Our findings refer to different levels of spending and investment, from one country to the next – with a generally unsustainable underfunding in the care sector overall – which has contributed to the current crisis in the social care sector in Europe and its over-reliance on “cheap labour”, often provided by mobile and migrant women care workers, informal carers, as well as those active in the undeclared sector. This also alludes to the phenomena of “care drain” and emigration and the repercussions of insufficient upward social convergence between EU Member States.
This imbalance is a major contributing factor to the phenomenon of the feminisation of poverty across Europe. Such emigration can impact negatively not only on the children and elderly parents left behind, but also on the entire community without adequate care services or personnel remaining. This, in turn, highlights the need to improve the valorisation of this sector and the working conditions and pay of the LTC workers. Not surprisingly, our findings highlight the significance of migration, and the important contributions migrants are making to the provision of LTC across Europe, and thus the need to expand regular labour migration pathways for purposes of work.
For Caritas, it is vital that governments do not resort to merely facilitating migration as the solution for addressing the labour market shortages in the LTC sector, as this just puts a “band-aid” on the problem rather than addressing the root causes, namely that there is too little valorisation of this essential job sector, often extremely low salaries for LTC workers, not enough career development opportunities, and major inequalities within and between EU Member States and between EU and non-EU countries. It is thus vital to address social asymmetries across the EU in order for Europe to achieve greater upward social convergence and strong social welfare systems across the continent.

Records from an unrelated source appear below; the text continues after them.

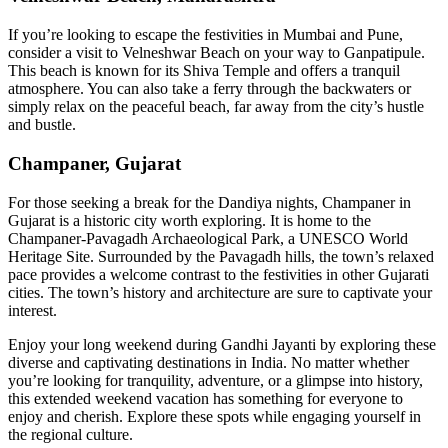
If you’re looking to escape the festivities in Mumbai and Pune,
consider a visit to Velneshwar Beach on your way to Ganpatipule.
This beach is known for its Shiva Temple and offers a tranquil
atmosphere. You can also take a ferry through the backwaters or
simply relax on the peaceful beach, far away from the city’s hustle
and bustle.
Champaner, Gujarat
For those seeking a break for the Dandiya nights, Champaner in
Gujarat is a historic city worth exploring. It is home to the
Champaner-Pavagadh Archaeological Park, a UNESCO World
Heritage Site. Surrounded by the Pavagadh hills, the town’s relaxed
pace provides a welcome contrast to the festivities in other Gujarati
cities. The town’s history and architecture are sure to captivate your
interest.
Enjoy your long weekend during Gandhi Jayanti by exploring these
diverse and captivating destinations in India. No matter whether
you’re looking for tranquility, adventure, or a glimpse into history,
this extended weekend vacation has something for everyone to
enjoy and cherish. Explore these spots while engaging yourself in
the regional culture.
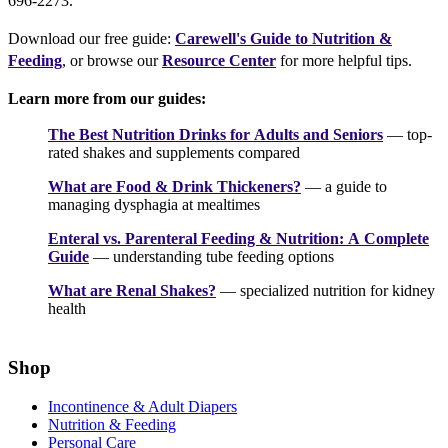
696-2273.
Download our free guide:
Carewell's Guide to Nutrition &
Feeding
, or browse our
Resource Center
for more helpful tips.
Learn more from our guides:
The Best Nutrition Drinks for Adults and Seniors
— top-
rated shakes and supplements compared
What are Food & Drink Thickeners?
— a guide to
managing dysphagia at mealtimes
Enteral vs. Parenteral Feeding & Nutrition: A Complete
Guide
— understanding tube feeding options
What are Renal Shakes?
— specialized nutrition for kidney
health
Shop
Incontinence & Adult Diapers
Nutrition & Feeding
Personal Care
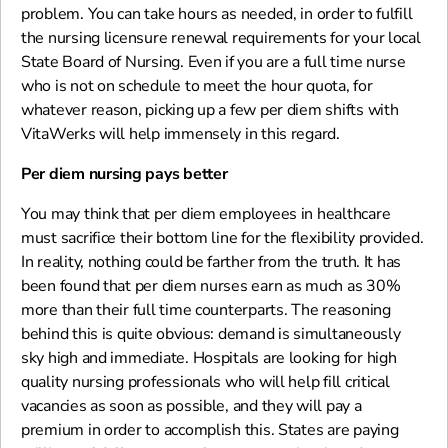
problem. You can take hours as needed, in order to fulfill
the nursing licensure renewal requirements for your local
State Board of Nursing. Even if you are a full time nurse
who is not on schedule to meet the hour quota, for
whatever reason, picking up a few per diem shifts with
VitaWerks will help immensely in this regard.
Per diem nursing pays better
You may think that per diem employees in healthcare
must sacrifice their bottom line for the flexibility provided.
In reality, nothing could be farther from the truth. It has
been found that per diem nurses earn as much as 30%
more than their full time counterparts. The reasoning
behind this is quite obvious: demand is simultaneously
sky high and immediate. Hospitals are looking for high
quality nursing professionals who will help fill critical
vacancies as soon as possible, and they will pay a
premium in order to accomplish this. States are paying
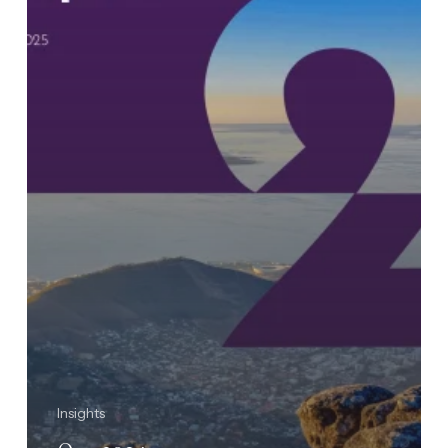
Insights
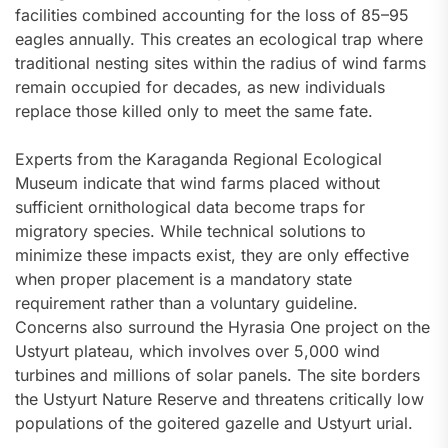
facilities combined accounting for the loss of 85–95
eagles annually. This creates an ecological trap where
traditional nesting sites within the radius of wind farms
remain occupied for decades, as new individuals
replace those killed only to meet the same fate.
Experts from the Karaganda Regional Ecological
Museum indicate that wind farms placed without
sufficient ornithological data become traps for
migratory species. While technical solutions to
minimize these impacts exist, they are only effective
when proper placement is a mandatory state
requirement rather than a voluntary guideline.
Concerns also surround the Hyrasia One project on the
Ustyurt plateau, which involves over 5,000 wind
turbines and millions of solar panels. The site borders
the Ustyurt Nature Reserve and threatens critically low
populations of the goitered gazelle and Ustyurt urial.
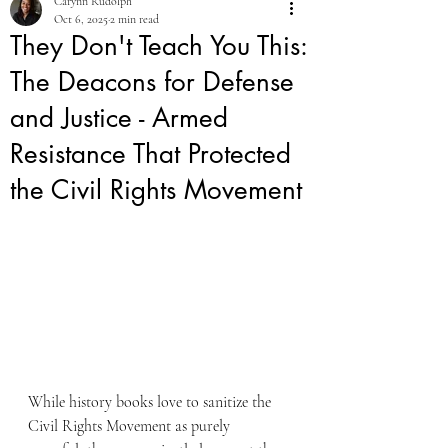
Carynn Rudolph
Oct 6, 2025
2 min read
They Don't Teach You This:
The Deacons for Defense
and Justice - Armed
Resistance That Protected
the Civil Rights Movement
While history books love to sanitize the 
Civil Rights Movement as purely 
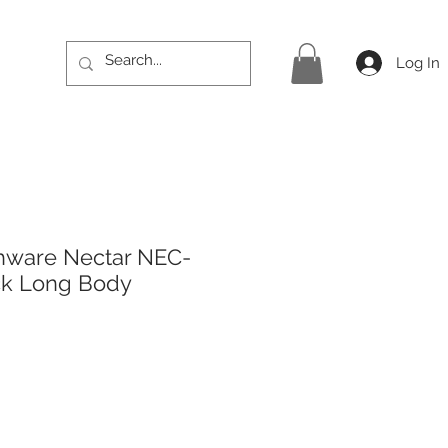
Log In
hware Nectar NEC-
ck Long Body
ice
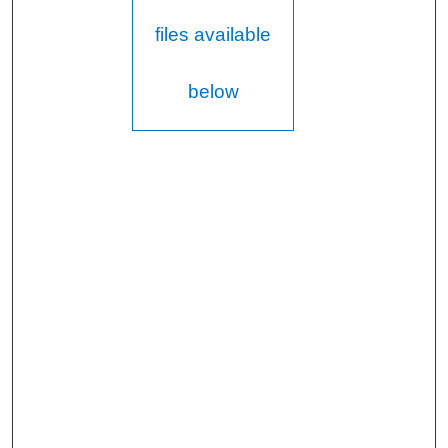
files available
below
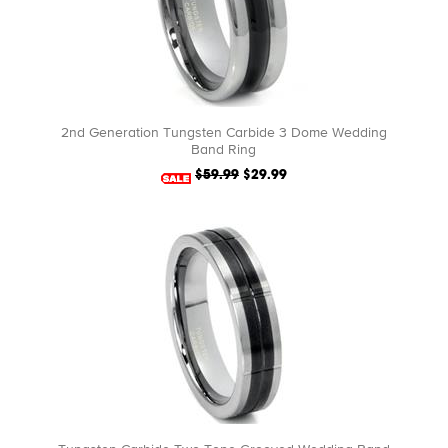
2nd Generation Tungsten Carbide 3 Dome Wedding
Band Ring
$59.99
$29.99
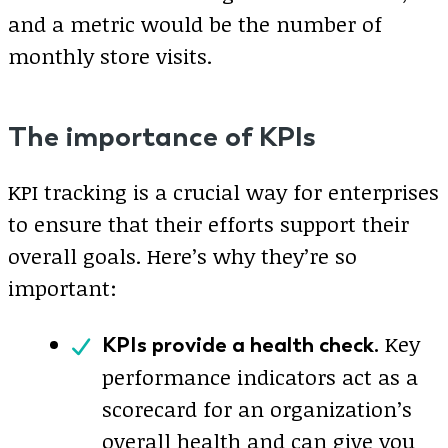
and a metric would be the number of
monthly store visits.
The importance of KPIs
KPI tracking is a crucial way for enterprises
to ensure that their efforts support their
overall goals. Here’s why they’re so
important:
Key
KPIs provide a health check.
performance indicators act as a
scorecard for an organization’s
overall health and can give you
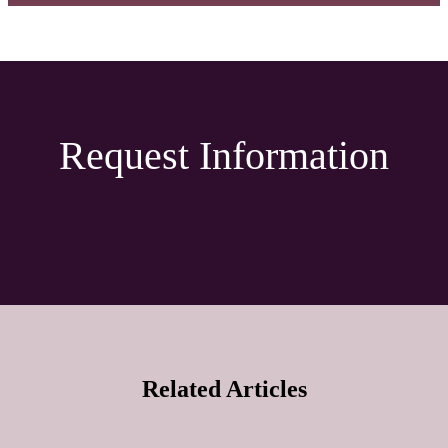
Request Information
Related Articles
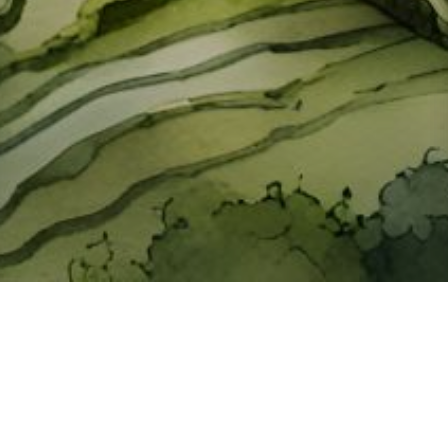
About ClickTheCity
ClickTheCity is the Philippines' top digital lifestyle and
entertainment guide, featuring the latest on movies, food,
events, streaming, shopping, and things to do across the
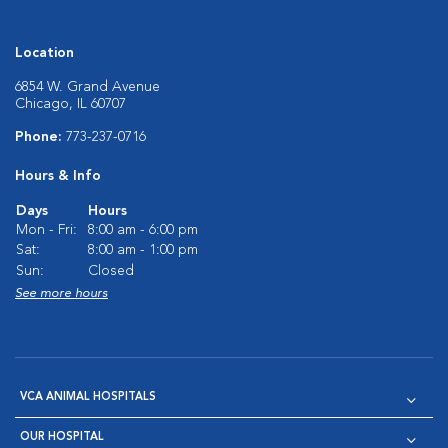
Location
6854 W. Grand Avenue
Chicago, IL 60707
Phone:
773-237-0716
Hours & Info
Days
Hours
Mon - Fri:
8:00 am - 6:00 pm
Sat:
8:00 am - 1:00 pm
Sun:
Closed
See more hours
VCA ANIMAL HOSPITALS
OUR HOSPITAL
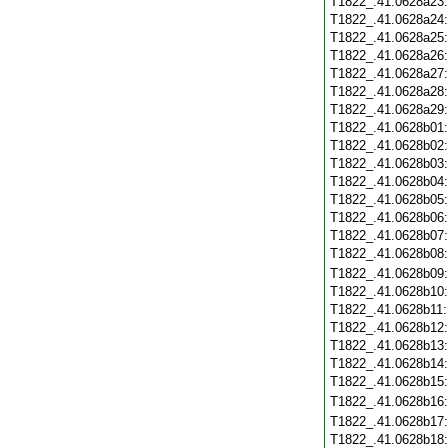
T1822_.41.0628a23
T1822_.41.0628a24
T1822_.41.0628a25
T1822_.41.0628a26
T1822_.41.0628a27
T1822_.41.0628a28
T1822_.41.0628a29
T1822_.41.0628b01
T1822_.41.0628b02
T1822_.41.0628b03
T1822_.41.0628b04
T1822_.41.0628b05
T1822_.41.0628b06
T1822_.41.0628b07
T1822_.41.0628b08
T1822_.41.0628b09
T1822_.41.0628b10
T1822_.41.0628b11
T1822_.41.0628b12
T1822_.41.0628b13
T1822_.41.0628b14
T1822_.41.0628b15
T1822_.41.0628b16
T1822_.41.0628b17
T1822_.41.0628b18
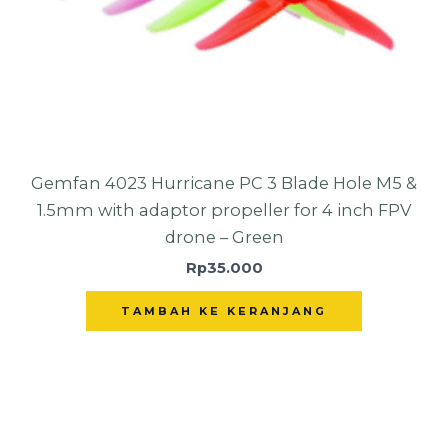
Gemfan 4023 Hurricane PC 3 Blade Hole M5 &
1.5mm with adaptor propeller for 4 inch FPV
drone – Green
Rp
35.000
TAMBAH KE KERANJANG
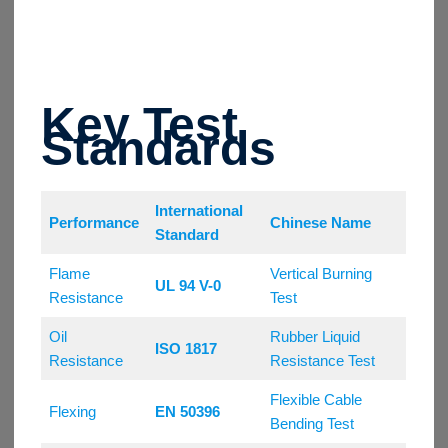
Key Test
Standards
International
Performance
Chinese Name
Standard
Flame
Vertical Burning
UL 94 V-0
Resistance
Test
Oil
Rubber Liquid
ISO 1817
Resistance
Resistance Test
Flexible Cable
Flexing
EN 50396
Bending Test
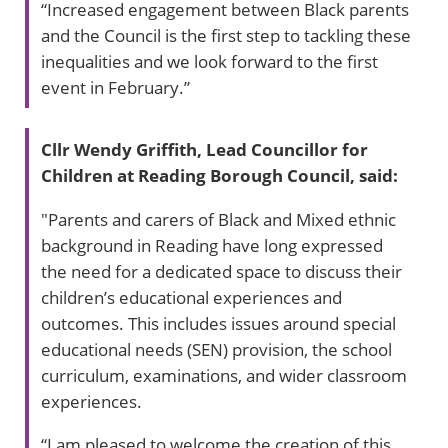
“Increased engagement between Black parents
and the Council is the first step to tackling these
inequalities and we look forward to the first
event in February.”
Cllr Wendy Griffith, Lead Councillor for
Children at Reading Borough Council, said:
"Parents and carers of Black and Mixed ethnic
background in Reading have long expressed
the need for a dedicated space to discuss their
children’s educational experiences and
outcomes. This includes issues around special
educational needs (SEN) provision, the school
curriculum, examinations, and wider classroom
experiences.
“I am pleased to welcome the creation of this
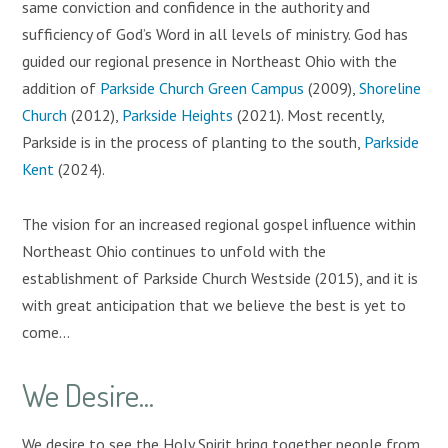
same conviction and confidence in the authority and
sufficiency of God’s Word in all levels of ministry. God has
guided our regional presence in Northeast Ohio with the
addition of
Parkside Church Green Campus
(2009),
Shoreline
Church
(2012),
Parkside Heights
(2021). Most recently,
Parkside is in the process of planting to the south,
Parkside
Kent
(2024).
The vision for an increased regional gospel influence within
Northeast Ohio continues to unfold with the
establishment of Parkside Church Westside (2015), and it is
with great anticipation that we believe the best is yet to
come...
We Desire...
We desire to see the Holy Spirit bring together people from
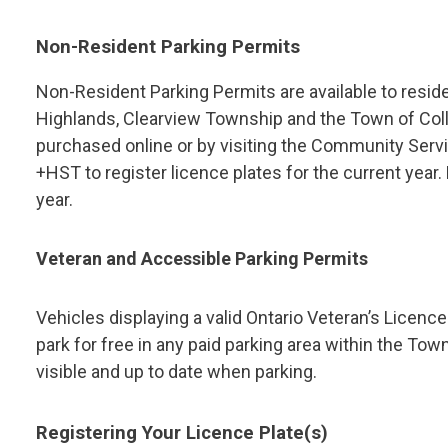
Non-Resident Parking Permits
Non-Resident Parking Permits are available to reside
Highlands, Clearview Township and the Town of Col
purchased online or by visiting the Community Servi
+HST to register licence plates for the current year
year.
Veteran and Accessible Parking Permits
Vehicles displaying a valid Ontario Veteran’s Licenc
park for free in any paid parking area within the Tow
visible and up to date when parking.
Registering Your Licence Plate(s)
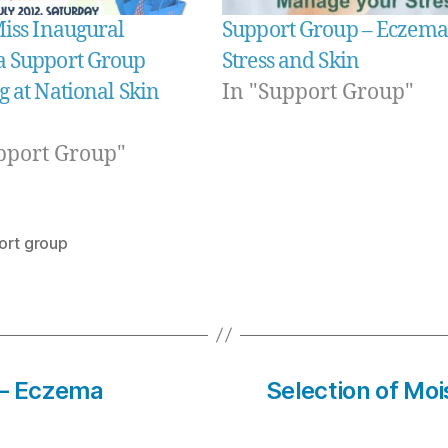
Miss Inaugural
Support Group – Eczema
 Support Group
Stress and Skin
 at National Skin
In "Support Group"
pport Group"
ort group
– Eczema
Selection of Mois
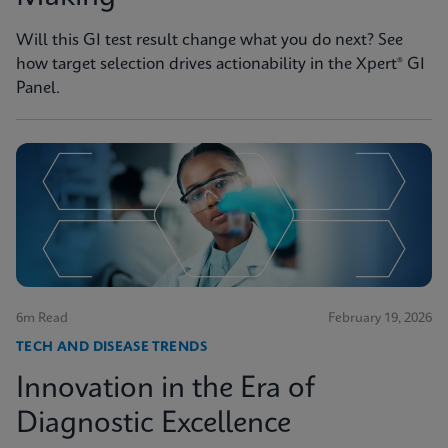
Will this GI test result change what you do next? See
how target selection drives actionability in the Xpert® GI
Panel.
6m Read
February 19, 2026
TECH AND DISEASE TRENDS
Innovation in the Era of
Diagnostic Excellence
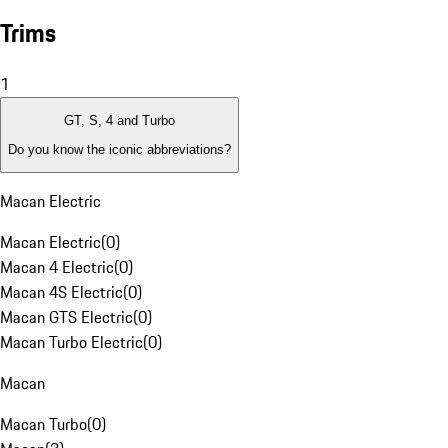
Trims
1
GT, S, 4 and Turbo
Do you know the iconic abbreviations?
Macan Electric
Macan Electric
(
0
)
Macan 4 Electric
(
0
)
Macan 4S Electric
(
0
)
Macan GTS Electric
(
0
)
Macan Turbo Electric
(
0
)
Macan
Macan Turbo
(
0
)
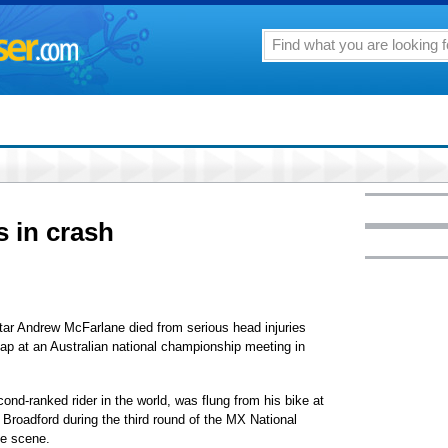
s in crash
 Andrew McFarlane died from serious head injuries
lap at an Australian national championship meeting in
nd-ranked rider in the world, was flung from his bike at
Broadford during the third round of the MX National
he scene.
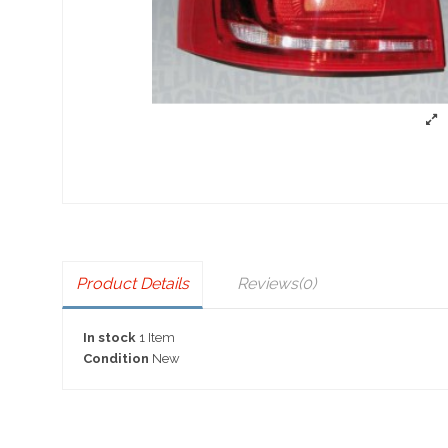
Product Details
Reviews
(0)
In stock
1 Item
Condition
New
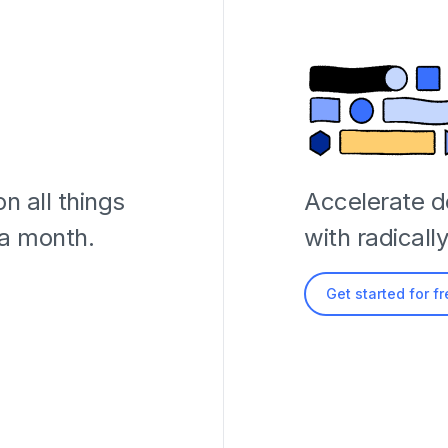
n all things
Accelerate 
 a month.
with radicall
Get started for f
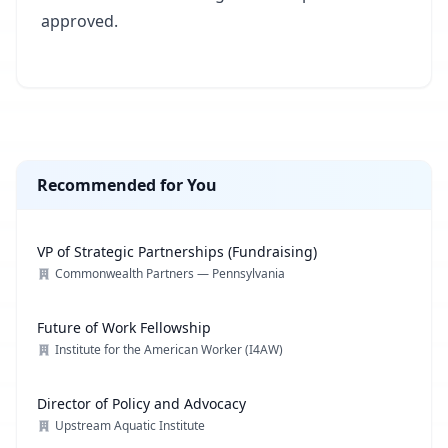
approved.
Recommended for You
VP of Strategic Partnerships (Fundraising)
Commonwealth Partners — Pennsylvania
Future of Work Fellowship
Institute for the American Worker (I4AW)
Director of Policy and Advocacy
Upstream Aquatic Institute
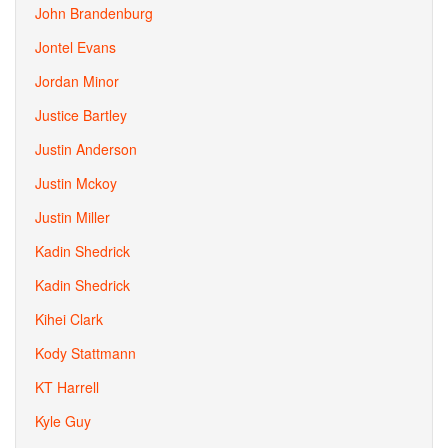
John Brandenburg
Jontel Evans
Jordan Minor
Justice Bartley
Justin Anderson
Justin Mckoy
Justin Miller
Kadin Shedrick
Kadin Shedrick
Kihei Clark
Kody Stattmann
KT Harrell
Kyle Guy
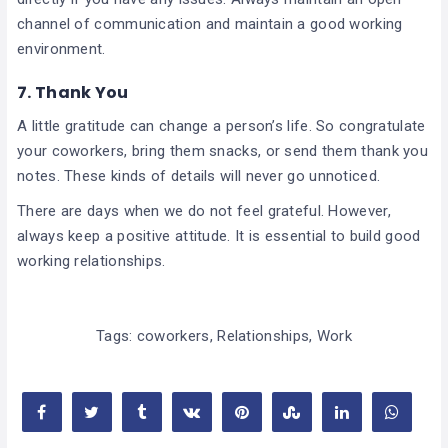
channel of communication and maintain a good working
environment.
7. Thank You
A little gratitude can change a person’s life. So congratulate
your coworkers, bring them snacks, or send them thank you
notes. These kinds of details will never go unnoticed.
There are days when we do not feel grateful. However,
always keep a positive attitude. It is essential to build good
working relationships.
Tags:
coworkers
,
Relationships
,
Work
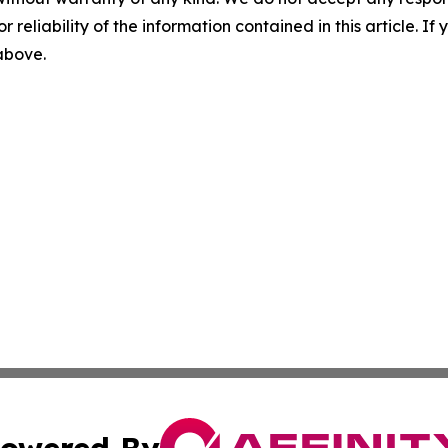
r reliability of the information contained in this article. I
 above.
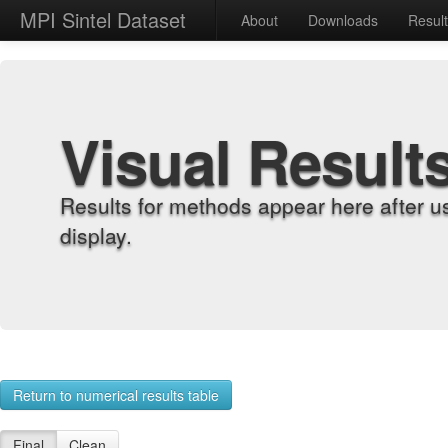
MPI Sintel Dataset
About
Downloads
Resul
Visual Result
Results for methods appear here after u
display.
Return to numerical results table
Final
Clean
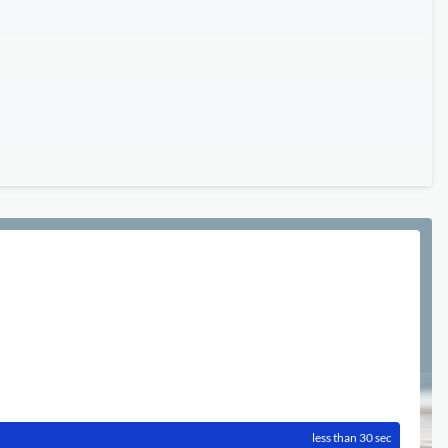
less than 30 sec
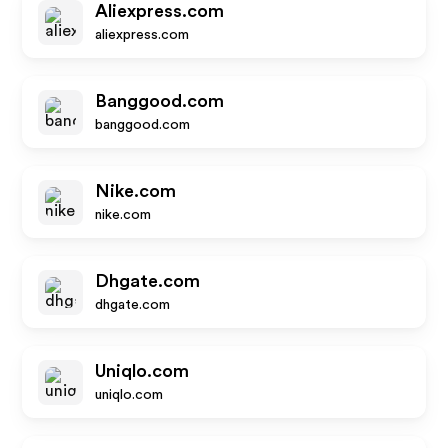
Aliexpress.com
aliexpress.com
Banggood.com
banggood.com
Nike.com
nike.com
Dhgate.com
dhgate.com
Uniqlo.com
uniqlo.com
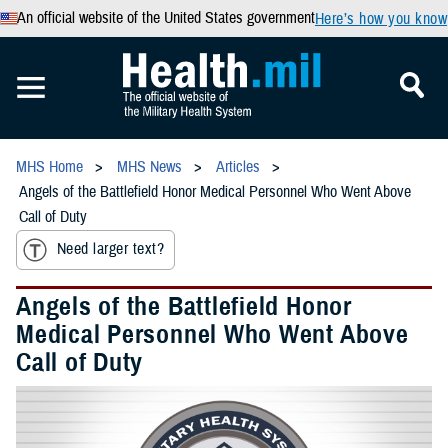
An official website of the United States government
Here’s how you know
MHS Home
MHS News
Articles
Angels of the Battlefield Honor Medical Personnel Who Went Above
Call of Duty
Need larger text?
Angels of the Battlefield Honor
Medical Personnel Who Went Above
Call of Duty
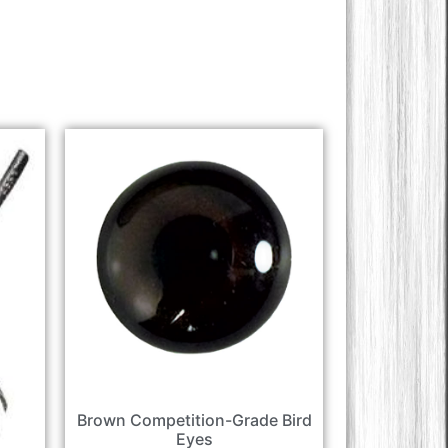
Brown Competition-Grade Bird
Eyes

A long-term vision for reforming the current LTC systems is necessary, to ensure quality, affordable and accessible care that is available everywhere, including in rural settings. To achieve this, governments must reform their LTC systems and increase public investment in LTC, so that quality services and support are offered, obtainable, and affordable for all, particularly for those who are in situations of vulnerability and in most need.
Based on these and other findings, recommendations for policymakers have been formulated to support the Council of Europe, EU and national governments in reforming the LTC systems, which are currently underperforming in the context of demographic change. Considering the recent adoption of the Council Recommendation on access to affordable, high-quality LTC, agreed by Ministers in the EU Council, Caritas’ recommendations should not only be relevant for national governments in the design of their LTC action plans and strategies but should likewise be important for the EU institutions and non-EU governments in Europe to consider in modernising their LTC systems. This is relevant considering the certainty of the increasingly ageing population and the understanding that the need for LTC is not only a national issue but one that crosses borders and deserves a European solution, if not a global approach.